PROBLEM TO SOLVE:
Restate, exactly as written, the entries below from the line that holds "Graziano Pederzani" through the line that holds "Mit dem Erstellen". Pictures are not part of the copy.

(Extracted data entries)
■ ■ ■ ■ ■ ■ ■

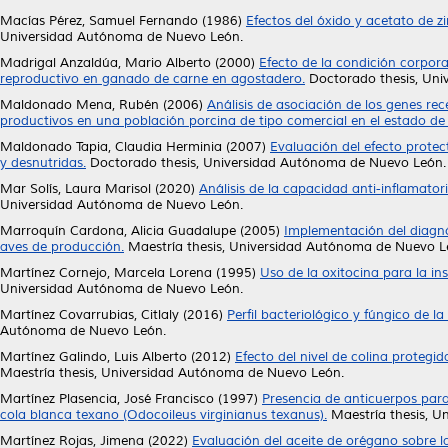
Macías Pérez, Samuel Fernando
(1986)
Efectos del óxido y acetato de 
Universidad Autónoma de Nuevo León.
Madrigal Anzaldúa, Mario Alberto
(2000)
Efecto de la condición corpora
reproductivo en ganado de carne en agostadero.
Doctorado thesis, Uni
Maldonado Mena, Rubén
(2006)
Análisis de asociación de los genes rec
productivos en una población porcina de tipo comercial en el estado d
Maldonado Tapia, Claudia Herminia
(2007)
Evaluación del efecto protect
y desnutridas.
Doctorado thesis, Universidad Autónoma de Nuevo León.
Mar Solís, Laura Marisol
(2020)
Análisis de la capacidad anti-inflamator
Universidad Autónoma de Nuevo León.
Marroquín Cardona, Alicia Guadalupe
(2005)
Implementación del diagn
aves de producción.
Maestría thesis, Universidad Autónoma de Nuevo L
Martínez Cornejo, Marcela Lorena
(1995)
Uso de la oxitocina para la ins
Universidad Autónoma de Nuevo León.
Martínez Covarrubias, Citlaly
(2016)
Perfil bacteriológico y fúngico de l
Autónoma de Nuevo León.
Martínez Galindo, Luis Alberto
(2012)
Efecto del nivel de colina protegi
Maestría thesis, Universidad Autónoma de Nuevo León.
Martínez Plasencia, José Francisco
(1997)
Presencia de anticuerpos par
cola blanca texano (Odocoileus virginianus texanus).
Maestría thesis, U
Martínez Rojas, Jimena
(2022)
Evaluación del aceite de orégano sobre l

■ ■ ■ ■ ■ ■ ■

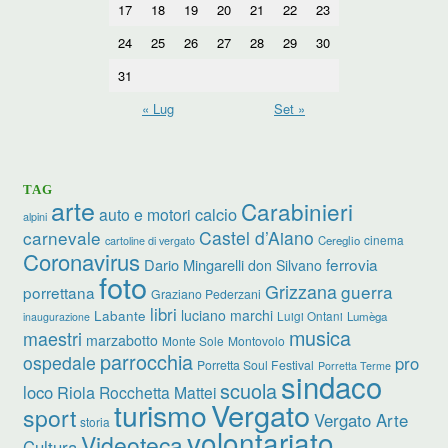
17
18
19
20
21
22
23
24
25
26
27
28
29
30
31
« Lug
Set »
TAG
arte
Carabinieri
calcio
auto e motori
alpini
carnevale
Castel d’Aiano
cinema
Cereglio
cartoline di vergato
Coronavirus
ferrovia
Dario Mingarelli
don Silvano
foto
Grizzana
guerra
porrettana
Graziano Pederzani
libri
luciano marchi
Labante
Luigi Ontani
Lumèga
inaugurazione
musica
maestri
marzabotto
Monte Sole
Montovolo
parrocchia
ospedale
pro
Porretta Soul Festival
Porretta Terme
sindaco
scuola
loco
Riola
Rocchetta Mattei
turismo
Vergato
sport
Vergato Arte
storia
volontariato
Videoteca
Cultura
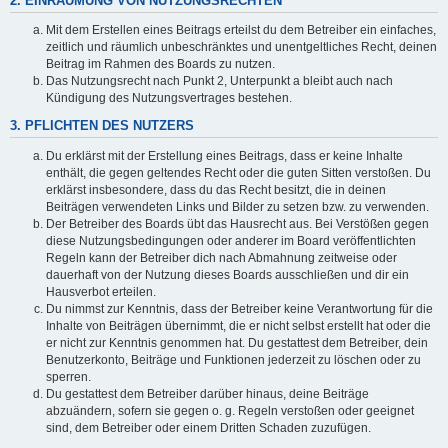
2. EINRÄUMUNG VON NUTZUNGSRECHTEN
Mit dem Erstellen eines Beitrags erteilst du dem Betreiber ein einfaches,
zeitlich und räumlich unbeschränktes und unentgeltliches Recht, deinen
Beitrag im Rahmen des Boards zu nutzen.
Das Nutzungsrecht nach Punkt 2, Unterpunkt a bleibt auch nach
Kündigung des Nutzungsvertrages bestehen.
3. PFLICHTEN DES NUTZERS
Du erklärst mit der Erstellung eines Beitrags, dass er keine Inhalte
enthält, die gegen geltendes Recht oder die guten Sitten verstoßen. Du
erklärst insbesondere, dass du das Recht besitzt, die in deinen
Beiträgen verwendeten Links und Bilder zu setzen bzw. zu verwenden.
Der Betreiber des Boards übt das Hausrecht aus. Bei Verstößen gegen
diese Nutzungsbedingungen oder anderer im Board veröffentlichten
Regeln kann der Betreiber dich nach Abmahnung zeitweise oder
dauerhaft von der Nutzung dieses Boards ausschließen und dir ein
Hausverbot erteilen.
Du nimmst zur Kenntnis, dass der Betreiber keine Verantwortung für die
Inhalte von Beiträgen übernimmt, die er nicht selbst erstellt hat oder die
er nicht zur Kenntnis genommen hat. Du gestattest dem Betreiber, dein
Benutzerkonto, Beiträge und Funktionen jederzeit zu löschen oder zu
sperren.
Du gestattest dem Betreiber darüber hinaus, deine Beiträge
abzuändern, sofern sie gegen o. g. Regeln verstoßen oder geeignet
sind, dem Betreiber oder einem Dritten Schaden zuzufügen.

■ ■ ■ ■ ■ ■ ■

TASK RESULT:
Graziano Pederzani
libri
luciano marchi
Labante
Luigi Ontani
Lumèga
inaugurazione
musica
maestri
marzabotto
Monte Sole
Montovolo
parrocchia
ospedale
pro
Porretta Soul Festival
Porretta Terme
sindaco
scuola
loco
Riola
Rocchetta Mattei
turismo
Vergato
sport
Vergato Arte
storia
volontariato
Videoteca
Cultura
2. EINRÄUMUNG VON NUTZUNGSRECHTEN
Mit dem Erstellen eines Beitrags erteilst du dem Betreiber ein einfaches,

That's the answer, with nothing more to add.